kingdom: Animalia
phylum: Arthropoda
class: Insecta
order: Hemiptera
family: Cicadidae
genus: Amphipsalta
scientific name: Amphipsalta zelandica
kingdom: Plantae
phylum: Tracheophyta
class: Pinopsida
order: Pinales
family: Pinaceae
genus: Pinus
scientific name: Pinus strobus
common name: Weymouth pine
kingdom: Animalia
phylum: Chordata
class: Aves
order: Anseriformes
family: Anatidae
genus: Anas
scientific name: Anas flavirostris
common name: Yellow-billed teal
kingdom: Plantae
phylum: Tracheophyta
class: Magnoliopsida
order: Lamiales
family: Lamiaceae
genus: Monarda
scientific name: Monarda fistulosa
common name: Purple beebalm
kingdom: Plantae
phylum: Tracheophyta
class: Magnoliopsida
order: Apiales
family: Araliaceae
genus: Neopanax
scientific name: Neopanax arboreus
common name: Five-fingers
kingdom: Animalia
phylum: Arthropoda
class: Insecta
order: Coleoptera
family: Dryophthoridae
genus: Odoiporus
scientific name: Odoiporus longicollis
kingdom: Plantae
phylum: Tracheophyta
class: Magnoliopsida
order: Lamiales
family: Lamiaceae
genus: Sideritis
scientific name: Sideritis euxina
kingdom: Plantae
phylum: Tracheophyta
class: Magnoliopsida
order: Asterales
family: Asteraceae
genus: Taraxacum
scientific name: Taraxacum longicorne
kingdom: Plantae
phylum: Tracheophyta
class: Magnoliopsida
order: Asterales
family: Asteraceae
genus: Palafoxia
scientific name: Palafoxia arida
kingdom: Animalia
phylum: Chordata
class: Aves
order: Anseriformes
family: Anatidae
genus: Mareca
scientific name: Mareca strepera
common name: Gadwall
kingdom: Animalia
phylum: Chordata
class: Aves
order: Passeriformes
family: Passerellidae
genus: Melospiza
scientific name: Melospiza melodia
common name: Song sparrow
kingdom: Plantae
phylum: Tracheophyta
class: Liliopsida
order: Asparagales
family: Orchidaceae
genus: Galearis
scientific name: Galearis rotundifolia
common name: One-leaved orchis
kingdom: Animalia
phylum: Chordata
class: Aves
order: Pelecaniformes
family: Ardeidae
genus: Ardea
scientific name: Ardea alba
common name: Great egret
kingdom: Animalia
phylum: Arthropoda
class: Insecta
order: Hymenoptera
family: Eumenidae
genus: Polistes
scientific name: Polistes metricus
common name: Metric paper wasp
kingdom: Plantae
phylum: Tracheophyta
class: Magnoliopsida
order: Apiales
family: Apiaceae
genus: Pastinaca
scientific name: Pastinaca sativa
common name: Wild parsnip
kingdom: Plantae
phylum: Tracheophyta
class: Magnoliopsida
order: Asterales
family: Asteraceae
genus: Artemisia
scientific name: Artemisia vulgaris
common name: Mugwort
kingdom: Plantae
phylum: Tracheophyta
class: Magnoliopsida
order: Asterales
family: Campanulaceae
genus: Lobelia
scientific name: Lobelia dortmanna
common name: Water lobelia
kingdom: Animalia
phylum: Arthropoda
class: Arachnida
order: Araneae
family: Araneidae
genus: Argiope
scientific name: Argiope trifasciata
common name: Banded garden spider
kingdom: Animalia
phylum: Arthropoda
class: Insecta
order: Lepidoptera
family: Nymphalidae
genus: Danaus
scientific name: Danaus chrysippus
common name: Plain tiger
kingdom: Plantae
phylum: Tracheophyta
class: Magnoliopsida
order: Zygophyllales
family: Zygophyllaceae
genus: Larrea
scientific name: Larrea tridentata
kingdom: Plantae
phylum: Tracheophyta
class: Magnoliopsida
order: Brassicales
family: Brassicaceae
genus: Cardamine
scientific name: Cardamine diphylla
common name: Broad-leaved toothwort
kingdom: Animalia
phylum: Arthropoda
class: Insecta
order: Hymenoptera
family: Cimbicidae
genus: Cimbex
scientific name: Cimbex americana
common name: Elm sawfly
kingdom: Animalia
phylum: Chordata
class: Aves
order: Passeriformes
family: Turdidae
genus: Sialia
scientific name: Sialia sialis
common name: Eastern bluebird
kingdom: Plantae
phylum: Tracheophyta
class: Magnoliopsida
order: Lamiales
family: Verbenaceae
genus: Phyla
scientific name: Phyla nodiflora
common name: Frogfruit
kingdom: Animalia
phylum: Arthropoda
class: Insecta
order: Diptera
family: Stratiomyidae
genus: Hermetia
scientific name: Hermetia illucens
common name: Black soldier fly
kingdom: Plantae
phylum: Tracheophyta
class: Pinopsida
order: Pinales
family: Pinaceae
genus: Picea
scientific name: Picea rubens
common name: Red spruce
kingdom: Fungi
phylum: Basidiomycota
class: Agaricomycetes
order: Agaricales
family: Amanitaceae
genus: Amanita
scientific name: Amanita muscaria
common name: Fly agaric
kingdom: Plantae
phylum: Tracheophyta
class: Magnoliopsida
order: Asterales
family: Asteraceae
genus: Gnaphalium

******************************

■ Work instructions ■
Pull out every line from the one containing "common name: Black soldier fly" through the last line of the entries above, both included, and reproduce them without any change.

■ Solution to the exercise ■
common name: Black soldier fly
kingdom: Plantae
phylum: Tracheophyta
class: Pinopsida
order: Pinales
family: Pinaceae
genus: Picea
scientific name: Picea rubens
common name: Red spruce
kingdom: Fungi
phylum: Basidiomycota
class: Agaricomycetes
order: Agaricales
family: Amanitaceae
genus: Amanita
scientific name: Amanita muscaria
common name: Fly agaric
kingdom: Plantae
phylum: Tracheophyta
class: Magnoliopsida
order: Asterales
family: Asteraceae
genus: Gnaphalium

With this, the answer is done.